Sidney Charles Curl

Regimental number: 
Unit at enlistment: 
84th Battalion
Volunteered or conscripted: 
Survived the war: 
Date of death: 
September 3rd, 1916
La Laiterie Military Cemetery - Ypres, Belgium - VII.C.11.
Commemorated at: 
St. James Anglican Church (Paris)
Birth country: 
Birth county: 
Birth city: 
Langley Park
Address at enlistment: 
173 Catherine Street, Paris, Ontario
Next of kin address: 
34 Tweed Street, Chopwell, Durham, England
Trade or calling: 
Religious denominations: 
Church of England
Marital status: 
Age at enlistment: 

Letters and documents

Circumstances of Casualty: Killed in Action.
Location of Unit at Time of Casualty: Trenches near Kemmel.

BX September 16, 1916

Private Sidney Curl Killed in Action – Paris Man Who Was in 84th Battalion Gave Life for the Cause

PARIS, Sept. 15. – Still, another Paris man has given up his life in defence of the Empire, word having been received that Pte. Sidney Charles Curl had been killed in action; “Sid” enlisted with the 84th Battalion, and on arrival in England was transferred to the 73rd Highlanders. He was a very popular young man and highly esteemed by all who knew him. He was also a well-known football player, having played with the Paris team for several years. Besides his wife, who is in the Old Country, and his parents, he leaves two sisters, Mrs. Nebins and Mrs. Shields, and one brother, Private George Curl now overseas. 

BX October 2, 1916
Private Sidney Curl Killed While on Sentry Duty – Was on Sentry Duty and Had Fired at Moving Enemy, Attracting Attention – A Good Soldier
PARIS, Oct. 2. - Mrs. Thomas Curl has received the following letter, from Lieut. Patch regarding the death of her son, Pte. Sidney Charles Curl.
September 7, 1916
Somewhere in France,
Dear Madam,
As his platoon commander, it is my sad duty to inform you of the death of your son, Sidney. It happened on Monday evening. 
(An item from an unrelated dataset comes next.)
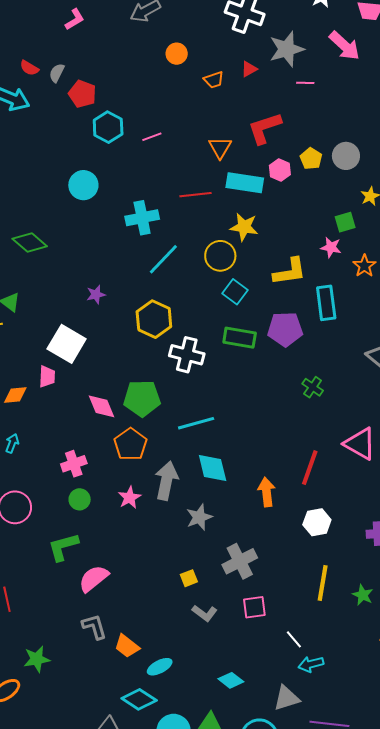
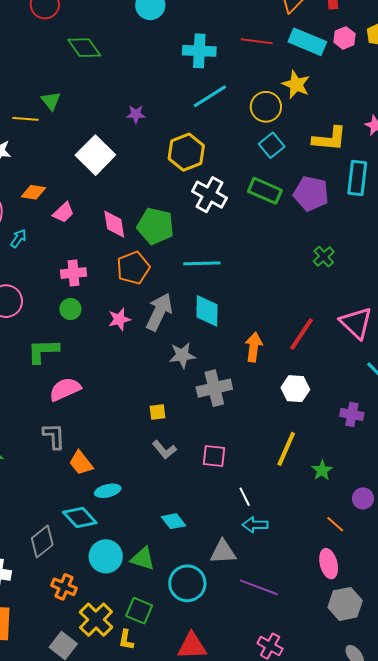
pink trapezoid: (47, 377) -> (63, 212), moved, turned 30
gray cross: (240, 561) -> (214, 388), moved

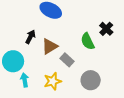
He had just come on duty as sentry. Evidently, he observed some signs of the enemy, for he was heard to fire his rifle several times. Whether his firing attracted the attention of the enemy's snipers, or, as is more likely, a chance shot from a machine gun struck him, we'll never know.

He did not suffer, for his death was instantaneous. His body was taken back to the reserve lines and buried on Tuesday afternoon. The burial service was read by our chaplain. I'll write you, giving further particulars of his grave.

Your son had not been long under my command, but during that time, he proved himself a good soldier, and the manner of his death proved his constant attention to his duty. While I know that little I can say will console you in your loss, still I would like you to know that I sympathize sincerely with you. I believe that he was happy in the thought that he was doing his best to serve his country. If there is any other information you wish to know I will do my best to give it to you.

I am yours sincerely,
Howard H. Patch, Lieut.

BC December 16, 1916

Mr. and Mrs. Thomas Curl received the sad intelligence from the Militia Department at Ottawa that their son, Pte. Sidney Curl had been killed in action on Sept. 3rd, 1916, somewhere in France. Private Curl left with the 84th Battalion a few months ago, but later volunteered for the 73rd Highlanders. Sidney was well known in Paris, being a great football player and an all round athlete. He was a member of St. James' Men's Society, an adherent of St. James Church, and a general favorite with all who knew him. His brother, Private George Curl, of the 98th Battalion, is at the front. The sympathy of the community will be extended to the bereaved family in their hour of trial.